食べる時に、焼いた方が温かいお肉が食べられるし、冷めてたら美味しくないでしょ?」
「あぁ、肉を焼くくらいはできる。冒険者をしていた時は、肉を焼いて食べてたからな。」
「じゃあ、肉は食べる時に焼いてね?パンと、スープは温めればいいし、サラダは食べる時に、コレかけて食べてね。」
「これは?」
「ドレッシング?んーサラダを美味しく食べるタレ?みたいなものかな。味がないと、食べにくいでしょ?好みじゃなかったら、無理しなくていいからね!」
「わかった。食べるのが楽しみだ。」
「ロンドさんと仲良く食べてね!じゃあ、帰るね。

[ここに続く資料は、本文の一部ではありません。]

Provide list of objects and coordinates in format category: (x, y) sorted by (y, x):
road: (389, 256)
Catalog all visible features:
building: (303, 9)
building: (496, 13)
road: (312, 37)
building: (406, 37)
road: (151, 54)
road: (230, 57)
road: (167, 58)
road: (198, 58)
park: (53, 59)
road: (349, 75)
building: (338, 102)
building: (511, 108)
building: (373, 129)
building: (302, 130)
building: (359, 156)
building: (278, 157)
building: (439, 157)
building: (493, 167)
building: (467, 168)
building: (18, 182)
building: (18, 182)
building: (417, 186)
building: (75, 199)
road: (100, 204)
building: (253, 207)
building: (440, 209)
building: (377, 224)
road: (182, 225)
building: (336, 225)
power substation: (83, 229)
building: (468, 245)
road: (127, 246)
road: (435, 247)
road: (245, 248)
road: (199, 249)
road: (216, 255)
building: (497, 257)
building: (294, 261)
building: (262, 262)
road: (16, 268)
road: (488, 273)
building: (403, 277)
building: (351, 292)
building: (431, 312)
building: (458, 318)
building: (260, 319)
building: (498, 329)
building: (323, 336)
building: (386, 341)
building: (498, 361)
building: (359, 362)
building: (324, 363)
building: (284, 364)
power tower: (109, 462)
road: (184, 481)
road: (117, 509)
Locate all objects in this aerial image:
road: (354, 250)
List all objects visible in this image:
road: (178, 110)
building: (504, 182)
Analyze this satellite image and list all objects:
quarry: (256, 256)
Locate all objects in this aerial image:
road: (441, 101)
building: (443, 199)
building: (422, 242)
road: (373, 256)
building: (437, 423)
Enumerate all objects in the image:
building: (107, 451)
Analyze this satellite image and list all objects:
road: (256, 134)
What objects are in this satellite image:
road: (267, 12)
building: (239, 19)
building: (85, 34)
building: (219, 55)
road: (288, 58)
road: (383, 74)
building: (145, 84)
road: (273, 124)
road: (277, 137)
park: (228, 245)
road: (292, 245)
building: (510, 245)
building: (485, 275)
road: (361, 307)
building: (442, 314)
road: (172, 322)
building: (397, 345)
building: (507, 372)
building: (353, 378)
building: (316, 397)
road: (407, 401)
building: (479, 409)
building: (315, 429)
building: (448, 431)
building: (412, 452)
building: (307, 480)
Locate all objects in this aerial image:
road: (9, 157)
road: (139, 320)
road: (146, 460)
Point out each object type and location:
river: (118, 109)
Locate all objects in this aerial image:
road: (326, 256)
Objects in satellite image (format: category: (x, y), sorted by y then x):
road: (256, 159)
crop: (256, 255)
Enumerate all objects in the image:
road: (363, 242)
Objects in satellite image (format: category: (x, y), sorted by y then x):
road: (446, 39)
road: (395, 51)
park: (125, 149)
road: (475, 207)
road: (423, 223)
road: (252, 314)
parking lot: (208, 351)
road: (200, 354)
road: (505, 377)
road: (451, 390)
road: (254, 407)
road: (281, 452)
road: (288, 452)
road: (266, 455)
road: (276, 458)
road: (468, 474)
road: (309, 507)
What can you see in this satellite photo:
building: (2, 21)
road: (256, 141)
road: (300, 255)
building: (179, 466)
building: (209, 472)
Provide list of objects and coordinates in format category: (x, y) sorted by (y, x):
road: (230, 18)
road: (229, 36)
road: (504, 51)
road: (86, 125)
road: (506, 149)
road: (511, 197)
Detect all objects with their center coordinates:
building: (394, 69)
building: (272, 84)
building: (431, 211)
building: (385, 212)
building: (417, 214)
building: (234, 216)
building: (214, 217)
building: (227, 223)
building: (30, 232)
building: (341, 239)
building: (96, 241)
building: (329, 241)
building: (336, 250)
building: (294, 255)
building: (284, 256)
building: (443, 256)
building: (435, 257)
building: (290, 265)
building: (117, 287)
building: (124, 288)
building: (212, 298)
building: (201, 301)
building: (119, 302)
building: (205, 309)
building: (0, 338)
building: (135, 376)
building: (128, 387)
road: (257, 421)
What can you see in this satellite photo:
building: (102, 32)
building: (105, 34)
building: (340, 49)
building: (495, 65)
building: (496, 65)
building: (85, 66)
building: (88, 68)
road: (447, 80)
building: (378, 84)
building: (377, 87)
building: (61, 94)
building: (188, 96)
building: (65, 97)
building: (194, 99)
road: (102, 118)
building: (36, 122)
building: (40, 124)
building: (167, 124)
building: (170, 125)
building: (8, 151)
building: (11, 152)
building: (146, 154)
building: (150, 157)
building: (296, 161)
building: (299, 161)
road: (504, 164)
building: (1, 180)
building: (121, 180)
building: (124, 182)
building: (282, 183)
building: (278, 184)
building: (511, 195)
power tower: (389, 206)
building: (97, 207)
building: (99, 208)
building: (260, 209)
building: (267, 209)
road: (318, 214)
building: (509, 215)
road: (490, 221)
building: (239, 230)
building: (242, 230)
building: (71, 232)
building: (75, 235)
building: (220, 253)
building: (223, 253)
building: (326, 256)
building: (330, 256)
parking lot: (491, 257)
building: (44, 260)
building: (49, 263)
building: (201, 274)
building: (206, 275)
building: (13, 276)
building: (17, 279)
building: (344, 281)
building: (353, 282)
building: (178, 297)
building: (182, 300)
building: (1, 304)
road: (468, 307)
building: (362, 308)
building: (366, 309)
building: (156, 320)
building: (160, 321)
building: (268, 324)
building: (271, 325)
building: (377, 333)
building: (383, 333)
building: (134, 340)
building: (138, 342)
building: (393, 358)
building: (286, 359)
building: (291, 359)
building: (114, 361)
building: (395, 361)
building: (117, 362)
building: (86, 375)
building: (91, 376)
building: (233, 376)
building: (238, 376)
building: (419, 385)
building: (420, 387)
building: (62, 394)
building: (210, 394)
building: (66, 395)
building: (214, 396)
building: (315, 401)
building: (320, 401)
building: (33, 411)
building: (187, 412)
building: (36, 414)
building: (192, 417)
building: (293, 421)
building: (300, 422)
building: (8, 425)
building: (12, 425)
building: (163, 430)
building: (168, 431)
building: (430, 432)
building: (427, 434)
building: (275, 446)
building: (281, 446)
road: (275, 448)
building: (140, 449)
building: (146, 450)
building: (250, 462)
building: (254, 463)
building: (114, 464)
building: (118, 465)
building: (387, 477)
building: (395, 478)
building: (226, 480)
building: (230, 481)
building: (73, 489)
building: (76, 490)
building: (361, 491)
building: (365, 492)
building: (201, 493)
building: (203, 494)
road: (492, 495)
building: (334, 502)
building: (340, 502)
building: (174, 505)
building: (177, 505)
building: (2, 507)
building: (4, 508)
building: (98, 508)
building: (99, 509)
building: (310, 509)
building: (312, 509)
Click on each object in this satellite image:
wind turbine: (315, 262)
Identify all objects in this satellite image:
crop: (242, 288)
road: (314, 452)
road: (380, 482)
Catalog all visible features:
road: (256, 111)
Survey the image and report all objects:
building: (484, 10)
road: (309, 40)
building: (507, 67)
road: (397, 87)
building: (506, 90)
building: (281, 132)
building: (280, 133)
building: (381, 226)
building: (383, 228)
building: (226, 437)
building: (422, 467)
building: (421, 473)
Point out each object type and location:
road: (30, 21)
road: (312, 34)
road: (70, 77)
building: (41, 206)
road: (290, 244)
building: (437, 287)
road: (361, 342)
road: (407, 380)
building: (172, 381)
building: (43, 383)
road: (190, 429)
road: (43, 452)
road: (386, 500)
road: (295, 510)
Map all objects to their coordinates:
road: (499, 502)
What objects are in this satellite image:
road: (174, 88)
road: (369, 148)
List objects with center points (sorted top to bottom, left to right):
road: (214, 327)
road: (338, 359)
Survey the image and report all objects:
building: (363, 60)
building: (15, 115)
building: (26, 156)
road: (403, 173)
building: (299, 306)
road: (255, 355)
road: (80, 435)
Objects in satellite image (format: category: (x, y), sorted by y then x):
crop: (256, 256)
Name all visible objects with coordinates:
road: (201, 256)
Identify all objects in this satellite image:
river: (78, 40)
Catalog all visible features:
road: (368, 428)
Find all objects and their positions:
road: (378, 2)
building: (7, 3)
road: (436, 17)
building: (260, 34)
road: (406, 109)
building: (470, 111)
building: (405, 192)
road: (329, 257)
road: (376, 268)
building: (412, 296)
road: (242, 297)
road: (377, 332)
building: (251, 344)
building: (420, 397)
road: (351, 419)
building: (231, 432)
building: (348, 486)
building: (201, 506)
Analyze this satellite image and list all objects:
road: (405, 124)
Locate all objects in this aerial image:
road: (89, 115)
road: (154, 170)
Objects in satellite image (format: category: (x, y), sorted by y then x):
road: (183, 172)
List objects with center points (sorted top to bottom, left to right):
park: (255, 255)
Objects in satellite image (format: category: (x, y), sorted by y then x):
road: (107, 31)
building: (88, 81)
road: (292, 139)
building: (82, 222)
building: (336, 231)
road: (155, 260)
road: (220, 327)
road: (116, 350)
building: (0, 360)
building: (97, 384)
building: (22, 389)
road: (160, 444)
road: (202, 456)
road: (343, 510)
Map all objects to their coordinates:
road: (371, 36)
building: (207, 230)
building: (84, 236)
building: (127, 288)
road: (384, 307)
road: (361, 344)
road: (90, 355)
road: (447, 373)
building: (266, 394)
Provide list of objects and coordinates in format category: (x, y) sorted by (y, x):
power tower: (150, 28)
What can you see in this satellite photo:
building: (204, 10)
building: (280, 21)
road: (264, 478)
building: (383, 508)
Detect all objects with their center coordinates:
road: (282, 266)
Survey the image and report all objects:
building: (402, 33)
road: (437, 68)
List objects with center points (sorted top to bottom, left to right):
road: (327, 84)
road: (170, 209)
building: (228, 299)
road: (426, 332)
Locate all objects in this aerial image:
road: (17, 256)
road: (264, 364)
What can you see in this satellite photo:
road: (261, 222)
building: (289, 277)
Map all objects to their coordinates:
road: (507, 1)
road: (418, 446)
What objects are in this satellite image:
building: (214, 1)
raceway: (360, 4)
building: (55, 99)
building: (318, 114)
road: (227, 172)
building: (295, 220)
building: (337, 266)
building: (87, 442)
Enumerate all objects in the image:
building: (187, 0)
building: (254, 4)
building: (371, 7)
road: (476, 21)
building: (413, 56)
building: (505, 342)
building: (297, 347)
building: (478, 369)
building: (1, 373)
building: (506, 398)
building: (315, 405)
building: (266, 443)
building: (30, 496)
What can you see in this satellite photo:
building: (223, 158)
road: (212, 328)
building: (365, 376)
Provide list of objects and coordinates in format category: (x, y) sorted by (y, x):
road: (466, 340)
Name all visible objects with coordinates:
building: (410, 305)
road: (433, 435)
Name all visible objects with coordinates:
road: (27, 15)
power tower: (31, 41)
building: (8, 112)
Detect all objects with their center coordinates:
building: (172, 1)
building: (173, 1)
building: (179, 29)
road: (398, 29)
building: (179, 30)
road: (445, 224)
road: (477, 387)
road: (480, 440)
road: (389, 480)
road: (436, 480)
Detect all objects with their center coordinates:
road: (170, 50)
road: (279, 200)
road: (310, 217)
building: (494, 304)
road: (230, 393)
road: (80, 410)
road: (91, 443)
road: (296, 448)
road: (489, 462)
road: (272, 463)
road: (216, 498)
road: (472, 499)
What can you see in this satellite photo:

」
「送って行こう。」
「森の入り口まででいーよ。森の中は、安全だから。」
「いや、家まで送る。」
「ありがとう。でも、入り口までだよ。私は、大丈夫だから、マリウスさんも気をつけてね?」
森の入り口まで、話しながら歩きます。
入り口についたら、
「ありがとう、マリウスさん。気をつけて帰ってね!」
「本当にここでいいのか?」
「うん、大丈夫だから。ありがとう。また、明日ね!」
「あぁ、気をつけてな。」
手を振って別れます。
婚約したこと、これからどうしたらいいのか、
フェンリルと話さなきゃ。
森から離れても大丈夫なのかなぁ。